Donnerstag, 26. Januar 2023

Friedrich Glauser: Doch nun tragen die Trauben kein Blut mehr. . .


 

Doch nun tragen die Trauben kein Blut mehr
und unter wächsernen Sternen
bringt im purpurnen Kelch
der Meister das Opfer der Taube.
Sieh, wie verwandelt die Erde sich
Unter dem Schritt seiner leuchtenden Sandalen
und es bebt die Wolke, wenn in dumpfer Trauer
der Mond sich rötet.
Nimmer wollen wir klagen
denn die Mauer barst
zertrümmert von dem singenden Schlage
des metallenen Schlangenstabes.

Aus den Helvetic Archives, abgedruckt in: Friedrich Glauser: "Pfützen schreien so laut ihr Licht". Hrsg. v. Bernhard Echte, Wädenswil: Nimbus Verlag, 2008

Zur Erinnerung an Friedrich Glauser, der am 8. 12. 1938, gerade 42 Jahre alt, in Nervi bei Genua starb.
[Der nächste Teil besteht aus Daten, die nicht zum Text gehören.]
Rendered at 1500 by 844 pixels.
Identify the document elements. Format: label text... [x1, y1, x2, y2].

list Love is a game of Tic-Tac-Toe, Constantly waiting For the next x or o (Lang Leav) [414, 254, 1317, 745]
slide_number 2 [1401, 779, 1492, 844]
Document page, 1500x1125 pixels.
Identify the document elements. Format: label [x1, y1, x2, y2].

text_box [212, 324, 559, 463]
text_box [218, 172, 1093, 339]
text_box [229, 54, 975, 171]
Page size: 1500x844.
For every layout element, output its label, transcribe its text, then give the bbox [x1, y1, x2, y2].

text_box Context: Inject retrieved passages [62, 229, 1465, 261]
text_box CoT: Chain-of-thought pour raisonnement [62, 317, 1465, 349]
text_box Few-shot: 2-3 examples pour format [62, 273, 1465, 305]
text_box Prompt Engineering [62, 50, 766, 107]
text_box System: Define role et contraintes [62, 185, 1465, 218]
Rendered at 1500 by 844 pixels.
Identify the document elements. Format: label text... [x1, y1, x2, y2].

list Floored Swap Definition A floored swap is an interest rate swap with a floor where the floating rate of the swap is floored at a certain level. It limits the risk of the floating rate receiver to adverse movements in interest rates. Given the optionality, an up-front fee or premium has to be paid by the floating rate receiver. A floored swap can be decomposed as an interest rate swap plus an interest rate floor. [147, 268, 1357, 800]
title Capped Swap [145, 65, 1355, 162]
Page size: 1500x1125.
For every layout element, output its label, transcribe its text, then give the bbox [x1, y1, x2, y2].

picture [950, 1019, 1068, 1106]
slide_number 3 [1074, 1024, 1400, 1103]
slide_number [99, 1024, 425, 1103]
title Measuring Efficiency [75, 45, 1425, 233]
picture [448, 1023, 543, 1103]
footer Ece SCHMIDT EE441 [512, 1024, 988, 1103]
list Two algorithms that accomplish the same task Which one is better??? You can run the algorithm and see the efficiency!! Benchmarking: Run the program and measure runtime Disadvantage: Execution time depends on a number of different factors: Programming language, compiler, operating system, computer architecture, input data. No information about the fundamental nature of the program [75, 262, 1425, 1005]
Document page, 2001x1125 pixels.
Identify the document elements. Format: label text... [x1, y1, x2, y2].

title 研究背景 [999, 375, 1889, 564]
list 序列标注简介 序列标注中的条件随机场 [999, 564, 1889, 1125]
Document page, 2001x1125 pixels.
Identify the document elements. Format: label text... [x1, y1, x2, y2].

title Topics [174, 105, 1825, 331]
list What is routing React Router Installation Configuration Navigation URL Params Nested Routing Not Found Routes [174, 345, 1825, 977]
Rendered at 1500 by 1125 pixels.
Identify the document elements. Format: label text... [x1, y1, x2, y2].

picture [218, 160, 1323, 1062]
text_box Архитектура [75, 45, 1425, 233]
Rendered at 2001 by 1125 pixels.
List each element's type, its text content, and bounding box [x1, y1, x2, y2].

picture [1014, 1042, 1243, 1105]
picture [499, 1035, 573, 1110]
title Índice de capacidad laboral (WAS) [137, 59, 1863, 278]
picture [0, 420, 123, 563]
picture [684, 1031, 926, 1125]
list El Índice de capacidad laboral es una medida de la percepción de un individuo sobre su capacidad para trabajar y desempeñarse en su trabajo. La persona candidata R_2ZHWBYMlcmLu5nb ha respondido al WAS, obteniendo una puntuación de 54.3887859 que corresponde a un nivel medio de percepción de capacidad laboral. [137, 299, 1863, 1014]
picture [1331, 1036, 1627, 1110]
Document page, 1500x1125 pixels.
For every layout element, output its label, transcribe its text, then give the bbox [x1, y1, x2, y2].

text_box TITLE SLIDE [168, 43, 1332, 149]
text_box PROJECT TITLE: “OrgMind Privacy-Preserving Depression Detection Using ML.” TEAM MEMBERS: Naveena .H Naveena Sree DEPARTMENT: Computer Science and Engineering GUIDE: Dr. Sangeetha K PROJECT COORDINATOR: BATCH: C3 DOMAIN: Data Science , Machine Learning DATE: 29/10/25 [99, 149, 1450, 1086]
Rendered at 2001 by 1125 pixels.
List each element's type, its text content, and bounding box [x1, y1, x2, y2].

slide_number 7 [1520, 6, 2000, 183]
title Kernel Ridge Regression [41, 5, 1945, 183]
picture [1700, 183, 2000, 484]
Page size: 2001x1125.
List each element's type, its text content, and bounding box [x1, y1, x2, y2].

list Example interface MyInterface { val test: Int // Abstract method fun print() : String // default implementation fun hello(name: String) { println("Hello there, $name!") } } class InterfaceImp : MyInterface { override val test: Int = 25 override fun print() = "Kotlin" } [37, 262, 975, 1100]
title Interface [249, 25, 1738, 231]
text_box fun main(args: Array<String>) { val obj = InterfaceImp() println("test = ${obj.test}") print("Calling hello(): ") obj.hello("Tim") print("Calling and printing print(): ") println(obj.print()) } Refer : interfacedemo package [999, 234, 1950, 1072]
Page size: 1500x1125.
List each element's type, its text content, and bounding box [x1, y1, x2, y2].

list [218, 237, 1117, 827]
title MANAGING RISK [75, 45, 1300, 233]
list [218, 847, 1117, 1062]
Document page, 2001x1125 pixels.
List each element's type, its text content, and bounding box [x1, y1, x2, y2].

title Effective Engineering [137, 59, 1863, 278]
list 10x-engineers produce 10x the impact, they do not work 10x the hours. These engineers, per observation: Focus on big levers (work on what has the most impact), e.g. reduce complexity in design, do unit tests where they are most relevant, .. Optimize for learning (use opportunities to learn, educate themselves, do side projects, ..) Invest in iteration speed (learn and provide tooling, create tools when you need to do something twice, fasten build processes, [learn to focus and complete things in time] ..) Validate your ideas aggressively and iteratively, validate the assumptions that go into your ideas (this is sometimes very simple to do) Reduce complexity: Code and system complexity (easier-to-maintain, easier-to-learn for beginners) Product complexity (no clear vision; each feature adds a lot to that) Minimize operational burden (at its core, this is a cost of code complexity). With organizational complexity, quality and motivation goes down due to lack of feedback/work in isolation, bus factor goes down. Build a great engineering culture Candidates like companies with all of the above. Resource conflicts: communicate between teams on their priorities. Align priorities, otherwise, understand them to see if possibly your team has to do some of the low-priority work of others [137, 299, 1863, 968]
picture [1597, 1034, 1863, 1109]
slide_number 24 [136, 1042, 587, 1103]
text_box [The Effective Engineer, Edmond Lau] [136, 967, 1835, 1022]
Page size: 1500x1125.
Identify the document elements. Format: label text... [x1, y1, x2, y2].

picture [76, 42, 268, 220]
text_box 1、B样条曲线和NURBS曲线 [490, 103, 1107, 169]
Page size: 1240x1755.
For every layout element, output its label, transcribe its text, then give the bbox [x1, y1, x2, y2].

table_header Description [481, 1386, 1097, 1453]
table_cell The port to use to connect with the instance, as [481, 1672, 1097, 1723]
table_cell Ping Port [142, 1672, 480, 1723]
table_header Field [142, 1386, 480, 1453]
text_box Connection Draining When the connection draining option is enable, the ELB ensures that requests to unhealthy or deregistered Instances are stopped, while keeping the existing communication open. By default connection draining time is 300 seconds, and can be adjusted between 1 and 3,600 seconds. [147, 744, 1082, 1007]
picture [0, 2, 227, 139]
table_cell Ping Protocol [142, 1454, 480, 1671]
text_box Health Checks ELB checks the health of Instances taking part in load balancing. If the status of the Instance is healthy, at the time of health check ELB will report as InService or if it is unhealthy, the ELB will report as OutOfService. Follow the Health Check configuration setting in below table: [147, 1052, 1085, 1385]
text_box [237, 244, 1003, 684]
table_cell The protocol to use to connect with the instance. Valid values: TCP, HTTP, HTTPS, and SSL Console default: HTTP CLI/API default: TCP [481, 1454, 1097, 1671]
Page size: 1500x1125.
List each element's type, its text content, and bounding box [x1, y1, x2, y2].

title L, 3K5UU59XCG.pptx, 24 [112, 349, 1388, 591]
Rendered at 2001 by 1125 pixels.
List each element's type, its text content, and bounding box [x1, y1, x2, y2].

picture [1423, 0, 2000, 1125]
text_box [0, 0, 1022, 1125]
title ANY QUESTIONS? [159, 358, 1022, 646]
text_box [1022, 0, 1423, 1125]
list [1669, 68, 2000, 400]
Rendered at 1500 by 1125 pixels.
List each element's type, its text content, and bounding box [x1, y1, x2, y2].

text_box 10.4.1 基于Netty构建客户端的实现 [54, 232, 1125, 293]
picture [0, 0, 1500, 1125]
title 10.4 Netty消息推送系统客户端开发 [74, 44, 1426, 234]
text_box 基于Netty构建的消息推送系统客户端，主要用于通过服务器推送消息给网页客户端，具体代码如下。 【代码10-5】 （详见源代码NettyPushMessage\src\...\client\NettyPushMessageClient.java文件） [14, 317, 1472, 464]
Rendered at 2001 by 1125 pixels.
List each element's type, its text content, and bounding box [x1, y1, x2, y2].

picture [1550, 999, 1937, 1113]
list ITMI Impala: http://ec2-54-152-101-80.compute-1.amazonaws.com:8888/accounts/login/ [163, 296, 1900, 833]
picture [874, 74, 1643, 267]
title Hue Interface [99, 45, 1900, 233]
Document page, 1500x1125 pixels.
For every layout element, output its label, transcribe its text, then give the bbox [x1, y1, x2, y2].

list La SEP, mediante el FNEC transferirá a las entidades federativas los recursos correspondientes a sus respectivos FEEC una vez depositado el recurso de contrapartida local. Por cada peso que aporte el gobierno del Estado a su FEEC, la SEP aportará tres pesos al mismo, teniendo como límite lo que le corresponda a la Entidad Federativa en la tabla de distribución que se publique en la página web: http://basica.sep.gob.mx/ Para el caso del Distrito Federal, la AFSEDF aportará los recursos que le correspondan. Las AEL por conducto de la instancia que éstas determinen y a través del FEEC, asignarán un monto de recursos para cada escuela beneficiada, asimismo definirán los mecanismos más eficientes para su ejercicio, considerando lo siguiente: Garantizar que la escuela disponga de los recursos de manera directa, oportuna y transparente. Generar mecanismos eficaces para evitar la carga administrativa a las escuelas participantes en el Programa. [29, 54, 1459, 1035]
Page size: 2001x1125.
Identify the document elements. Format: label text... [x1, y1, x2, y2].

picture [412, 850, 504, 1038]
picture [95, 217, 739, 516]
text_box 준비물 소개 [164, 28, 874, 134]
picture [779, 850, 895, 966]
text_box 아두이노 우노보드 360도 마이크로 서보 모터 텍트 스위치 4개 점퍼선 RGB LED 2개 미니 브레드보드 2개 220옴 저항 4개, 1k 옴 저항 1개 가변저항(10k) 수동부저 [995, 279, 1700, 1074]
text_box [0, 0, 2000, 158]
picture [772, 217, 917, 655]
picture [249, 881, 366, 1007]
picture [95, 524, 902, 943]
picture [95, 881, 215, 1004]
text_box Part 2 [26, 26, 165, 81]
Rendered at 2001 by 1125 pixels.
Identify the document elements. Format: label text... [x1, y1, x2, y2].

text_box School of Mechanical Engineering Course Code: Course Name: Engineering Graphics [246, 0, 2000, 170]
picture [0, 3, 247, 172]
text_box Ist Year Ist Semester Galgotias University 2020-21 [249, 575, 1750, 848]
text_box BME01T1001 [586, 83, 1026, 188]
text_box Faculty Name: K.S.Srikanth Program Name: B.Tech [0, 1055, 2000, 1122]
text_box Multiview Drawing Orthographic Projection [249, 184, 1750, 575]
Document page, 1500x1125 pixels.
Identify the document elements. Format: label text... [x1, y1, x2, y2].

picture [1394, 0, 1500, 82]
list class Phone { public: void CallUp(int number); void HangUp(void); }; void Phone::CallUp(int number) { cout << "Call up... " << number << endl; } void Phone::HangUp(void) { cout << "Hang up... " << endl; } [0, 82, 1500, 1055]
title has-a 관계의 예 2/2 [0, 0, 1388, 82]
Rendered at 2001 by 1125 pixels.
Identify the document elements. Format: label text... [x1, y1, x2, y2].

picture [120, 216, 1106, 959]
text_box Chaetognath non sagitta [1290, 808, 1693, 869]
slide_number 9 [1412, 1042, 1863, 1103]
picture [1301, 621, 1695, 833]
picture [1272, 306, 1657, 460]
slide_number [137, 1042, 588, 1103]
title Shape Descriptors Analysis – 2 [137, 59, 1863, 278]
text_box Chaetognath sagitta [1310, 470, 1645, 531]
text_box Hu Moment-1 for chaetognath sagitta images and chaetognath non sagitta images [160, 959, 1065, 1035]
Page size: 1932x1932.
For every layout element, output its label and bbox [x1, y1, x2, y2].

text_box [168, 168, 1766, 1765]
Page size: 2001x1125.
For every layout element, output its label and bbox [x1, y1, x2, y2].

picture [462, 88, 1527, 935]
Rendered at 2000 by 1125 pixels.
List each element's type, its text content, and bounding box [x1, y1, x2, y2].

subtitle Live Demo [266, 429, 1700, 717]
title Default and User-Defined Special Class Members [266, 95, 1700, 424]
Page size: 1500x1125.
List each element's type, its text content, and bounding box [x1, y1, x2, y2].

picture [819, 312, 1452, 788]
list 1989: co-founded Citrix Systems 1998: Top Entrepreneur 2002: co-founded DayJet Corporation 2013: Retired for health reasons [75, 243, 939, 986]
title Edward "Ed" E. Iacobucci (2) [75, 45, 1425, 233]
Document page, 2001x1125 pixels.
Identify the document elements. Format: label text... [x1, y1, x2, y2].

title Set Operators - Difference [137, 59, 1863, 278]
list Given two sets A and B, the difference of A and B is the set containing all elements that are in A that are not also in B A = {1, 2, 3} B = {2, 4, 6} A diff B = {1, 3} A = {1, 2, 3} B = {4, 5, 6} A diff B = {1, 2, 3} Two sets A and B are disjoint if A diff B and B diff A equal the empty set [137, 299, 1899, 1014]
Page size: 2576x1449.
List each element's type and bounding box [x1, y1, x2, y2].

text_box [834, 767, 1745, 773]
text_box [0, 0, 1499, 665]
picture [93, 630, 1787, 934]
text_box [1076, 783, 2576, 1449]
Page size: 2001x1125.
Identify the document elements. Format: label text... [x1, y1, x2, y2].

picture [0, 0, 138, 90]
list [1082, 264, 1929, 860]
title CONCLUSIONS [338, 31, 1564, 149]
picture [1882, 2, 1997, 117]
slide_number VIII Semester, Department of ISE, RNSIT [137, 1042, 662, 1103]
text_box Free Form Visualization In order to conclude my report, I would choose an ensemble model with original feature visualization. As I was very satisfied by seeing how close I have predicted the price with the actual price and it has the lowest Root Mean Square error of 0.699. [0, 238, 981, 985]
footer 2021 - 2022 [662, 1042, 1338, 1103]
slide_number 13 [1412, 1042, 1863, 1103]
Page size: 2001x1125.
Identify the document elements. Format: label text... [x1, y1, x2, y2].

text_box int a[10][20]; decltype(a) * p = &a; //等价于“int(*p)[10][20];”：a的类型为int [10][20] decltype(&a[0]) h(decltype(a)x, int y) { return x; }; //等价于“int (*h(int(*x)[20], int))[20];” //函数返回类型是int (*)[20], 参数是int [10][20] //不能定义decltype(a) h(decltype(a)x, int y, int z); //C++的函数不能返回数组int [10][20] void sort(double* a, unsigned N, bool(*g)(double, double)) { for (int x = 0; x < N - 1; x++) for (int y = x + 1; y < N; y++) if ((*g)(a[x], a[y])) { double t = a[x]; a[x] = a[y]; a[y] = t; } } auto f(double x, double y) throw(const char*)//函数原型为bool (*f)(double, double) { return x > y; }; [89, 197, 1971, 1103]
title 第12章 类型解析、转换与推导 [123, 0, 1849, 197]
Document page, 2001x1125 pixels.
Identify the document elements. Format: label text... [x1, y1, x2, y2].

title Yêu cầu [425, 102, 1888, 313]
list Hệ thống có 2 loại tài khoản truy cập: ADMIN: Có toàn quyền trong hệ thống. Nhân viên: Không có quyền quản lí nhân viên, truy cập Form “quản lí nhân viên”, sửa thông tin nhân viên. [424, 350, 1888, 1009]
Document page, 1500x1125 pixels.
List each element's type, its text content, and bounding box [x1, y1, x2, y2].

Bekannt wurde er durch seine Kriminalromane, besonders die um den Wachtmeister Studer, begonnen hatte er als Lyriker und früher Dada-Anhänger.

1917 debütierte Glauser als Dichter, als er 21-jährig zusammen mit Hugo Ball und Tristan Tzara bei den legendären Dada-Soiréen im Cabaret Voltaire auftrat.

»Wir werden nie in Mikrophone spucken
Und niemals tagen in Vereinten Kommissionen,
Wir werden nie in Einfamilienhäusern wohnen
Und nie vom Schreibtisch genialisch in die Linse gucken«,

heißt es im Gedicht »Wir« aus dem Jahr 1933, und weiter:

»Uns wird es eben schlecht, hörn wir von großen Worten.«

Emmi Hennings über den Dichter: «Ich lernte ihn […] in der ‹Galerie Dada›, im Sprünglihaus an der Bahnhofstrasse kennen. Dort saß ich grad mal an der Kasse, als Glauser kam, der sich die Sturmausstellung ansehen wollte. [….] Und dann sah er sich die Sturmbilder an, und fand allmählich Gefallen, öfter zu kommen. […] Glauser hat dann auch mehrmals in der Galerie gelesen, eigene Sachen und Nachdichtungen.»